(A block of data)

○ ○ ○ ○

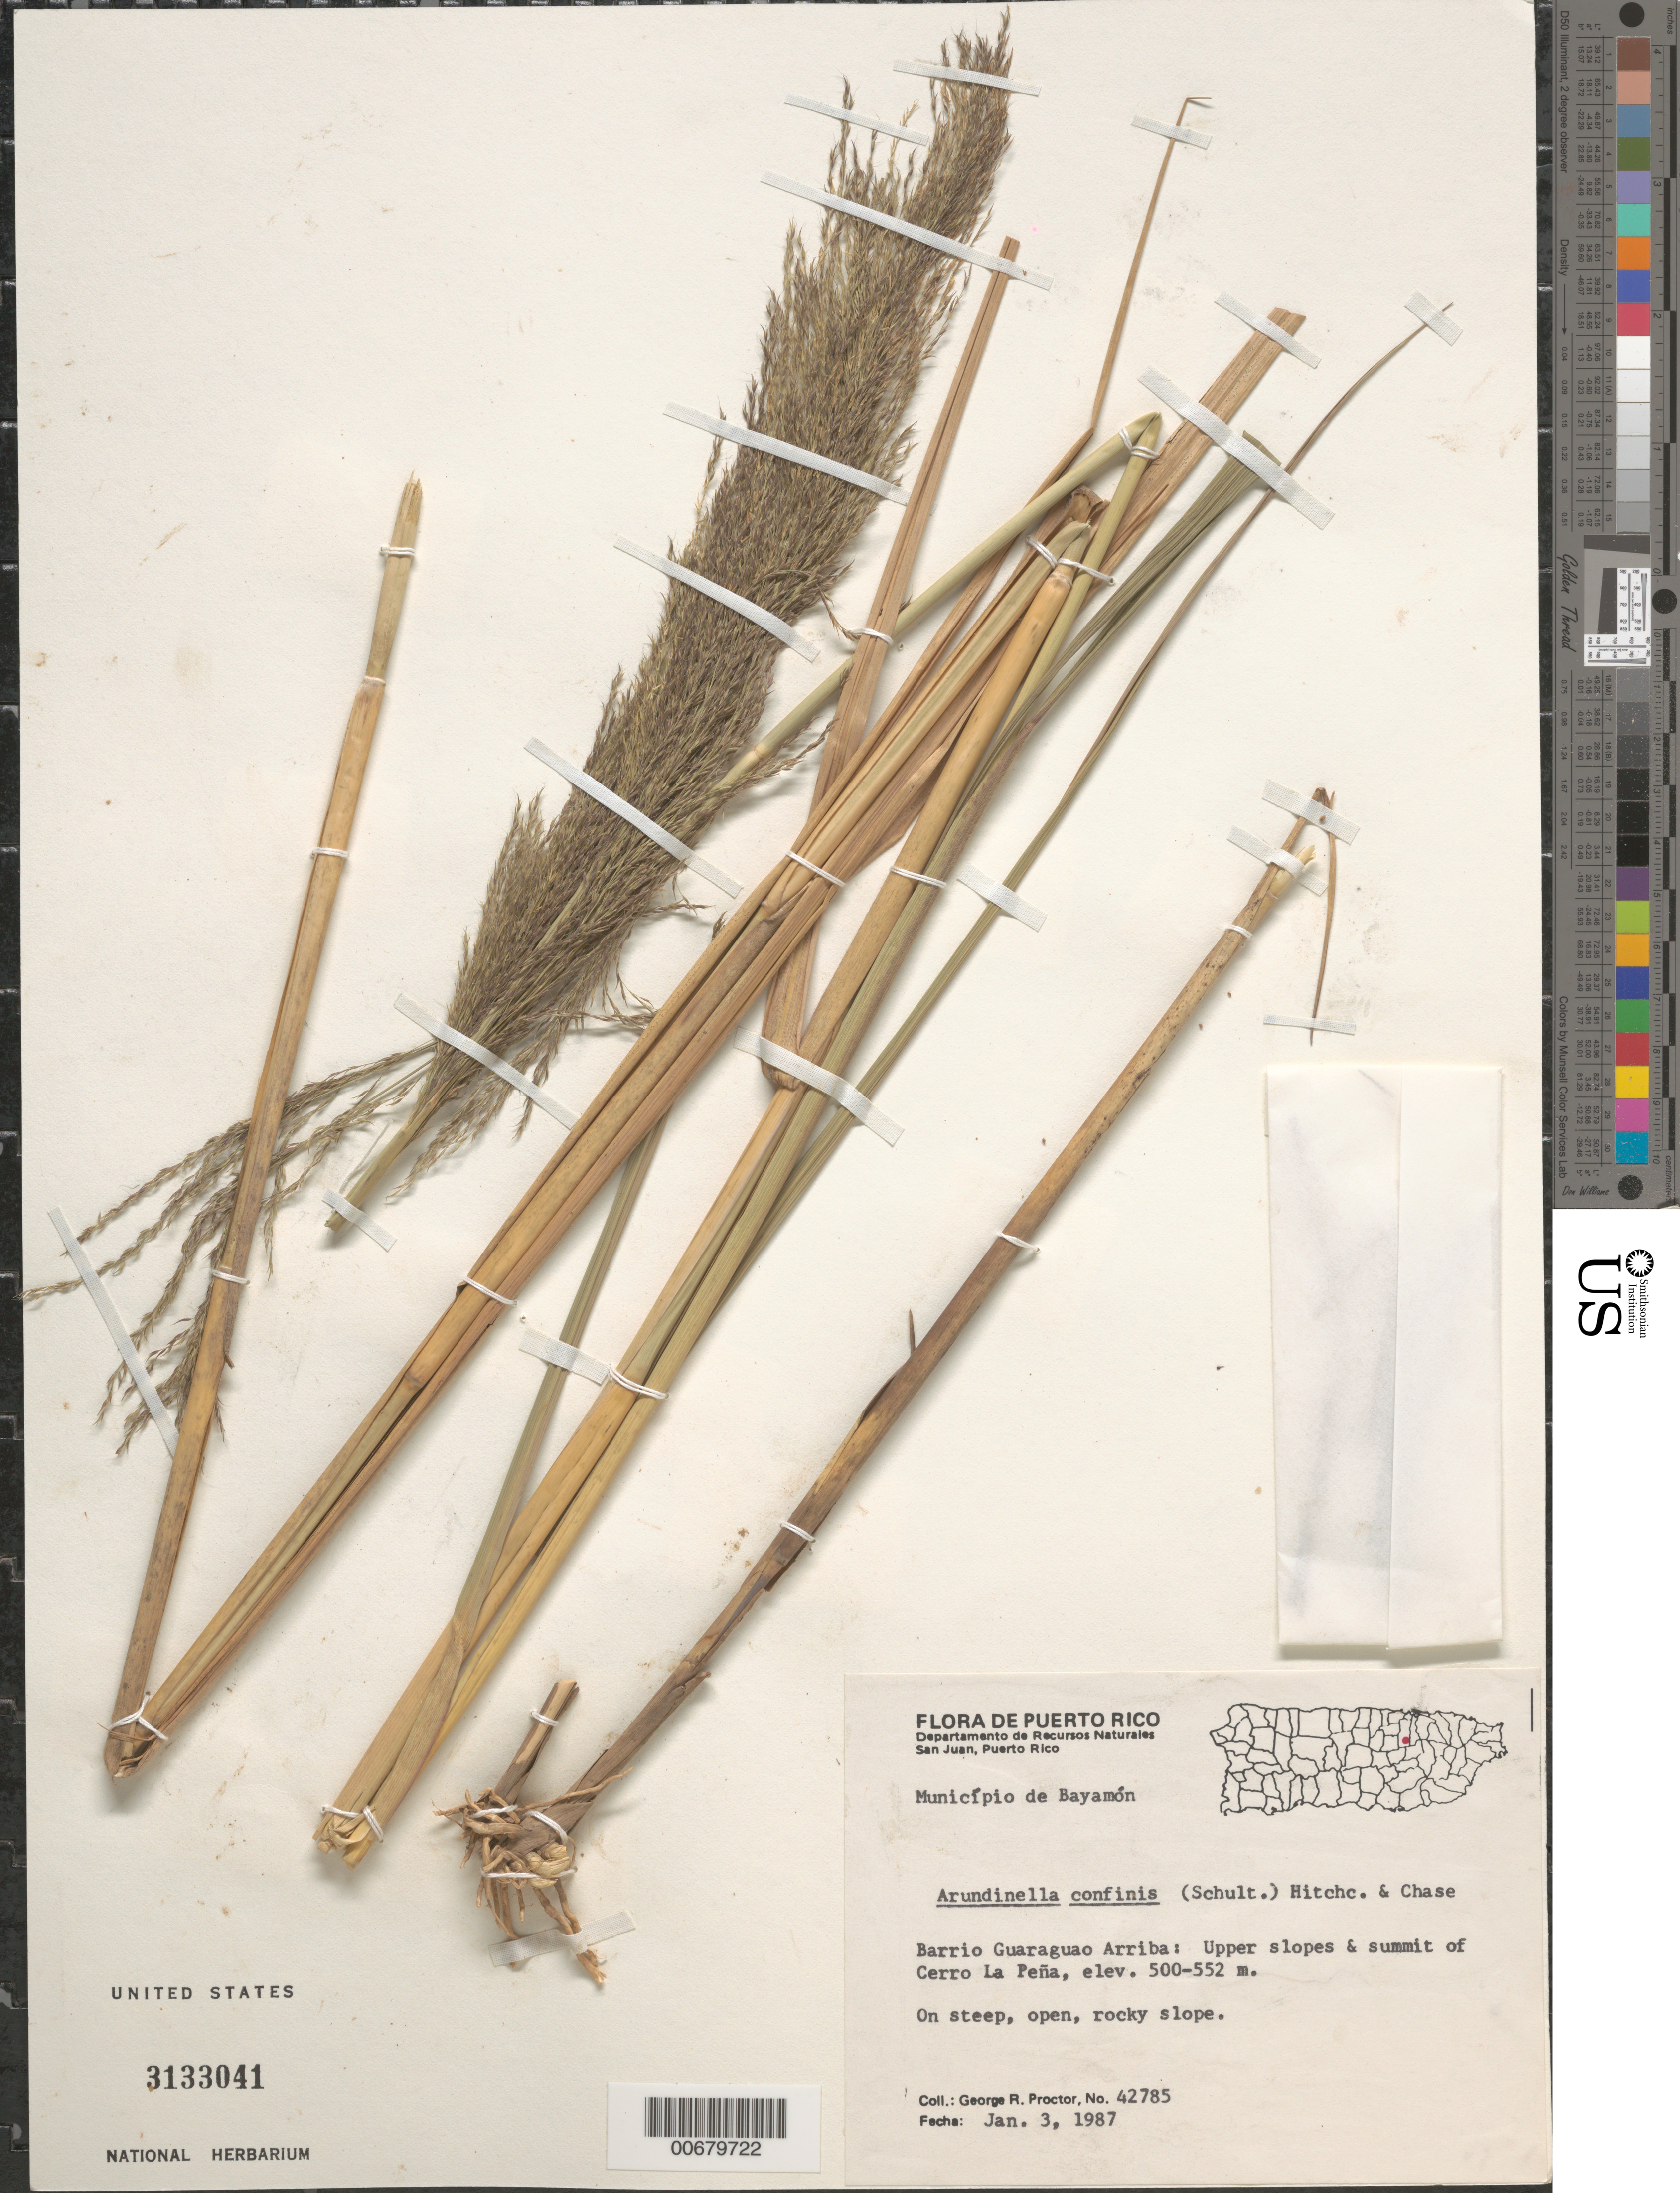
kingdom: Plantae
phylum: Tracheophyta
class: Liliopsida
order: Poales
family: Poaceae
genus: Arundinella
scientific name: Arundinella hispida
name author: (Humb. & Bonpl. ex Willd.) Kuntze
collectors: G. R. Proctor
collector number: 42785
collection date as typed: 03 Jan 1987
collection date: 1987-01-03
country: Puerto Rico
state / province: Bayamón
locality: Barrio Guaraguao Arriba: Upper slopes & summit of Cerro La Pena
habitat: On steep, open, rocky slope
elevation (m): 500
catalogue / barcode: US 3133041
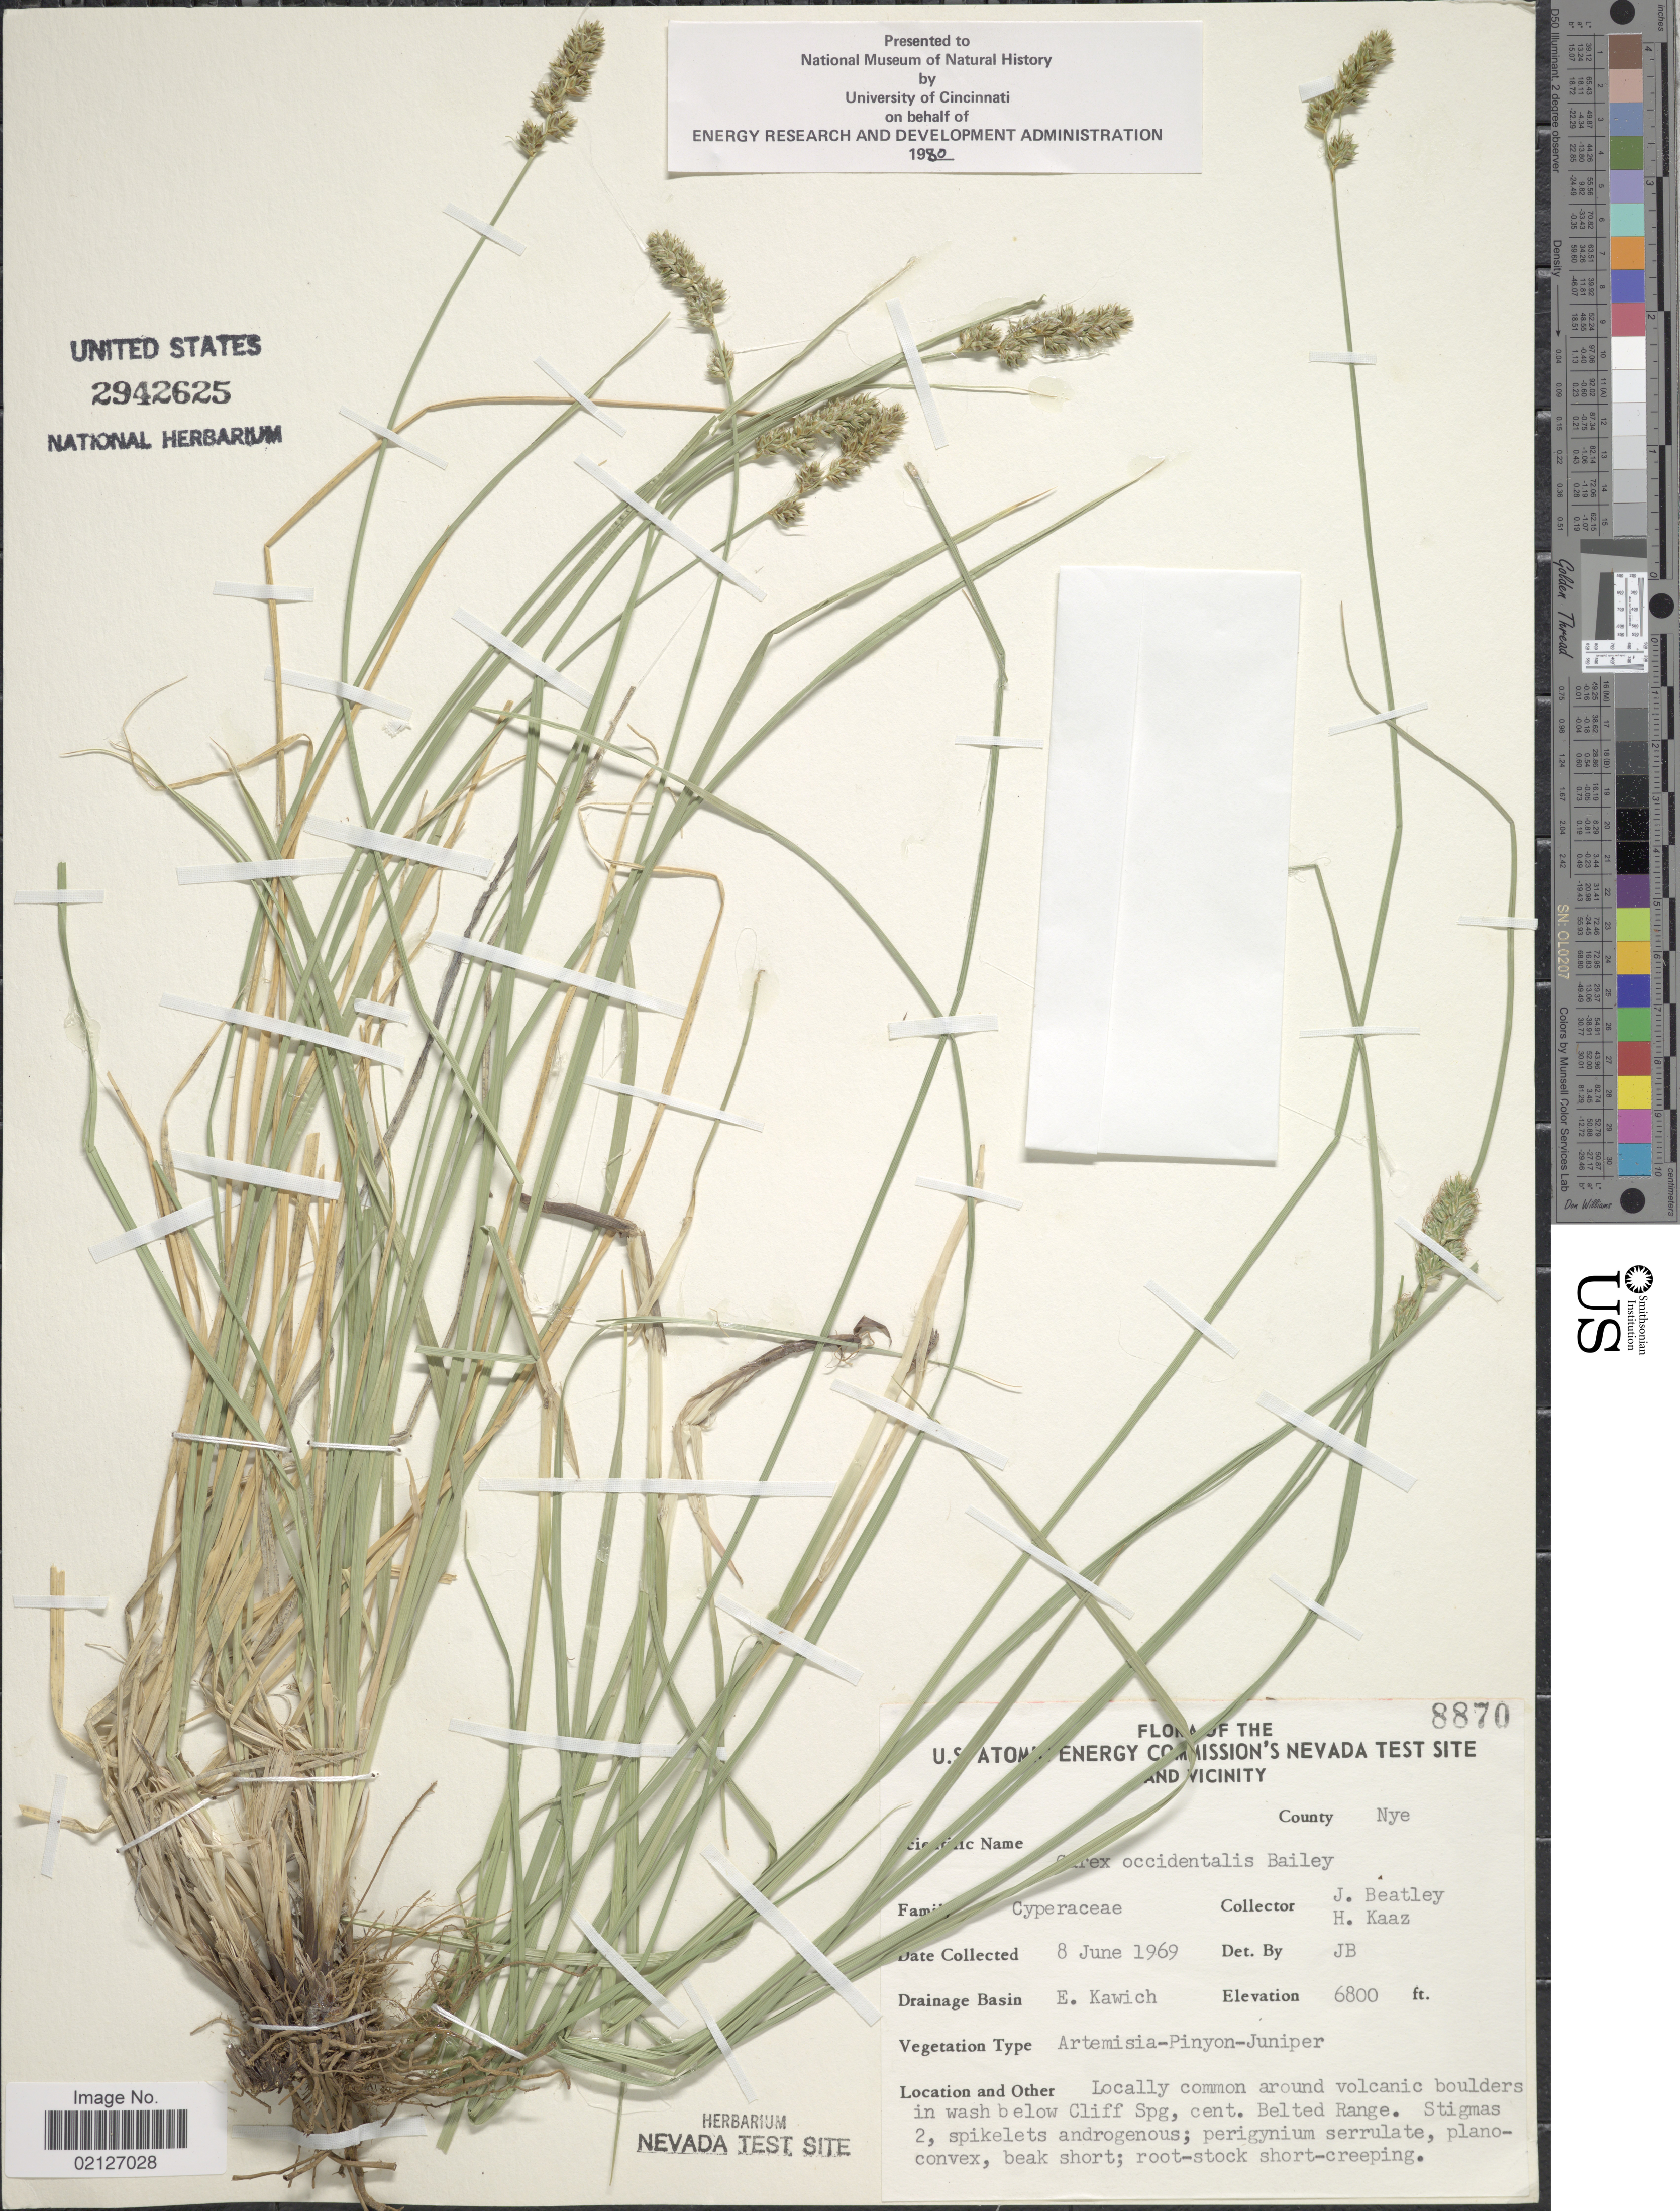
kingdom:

○ ○ ○ ○

» **Requirement**
Can you transcribe the data starting at the line that contains "collection date as typed: 03 Jan 1987" and ending at the very end of the data, including both ends but leaving out the pictures?

» **Solution**
collection date as typed: 03 Jan 1987
collection date: 1987-01-03
country: Puerto Rico
state / province: Bayamón
locality: Barrio Guaraguao Arriba: Upper slopes & summit of Cerro La Pena
habitat: On steep, open, rocky slope
elevation (m): 500
catalogue / barcode: US 3133041
kingdom:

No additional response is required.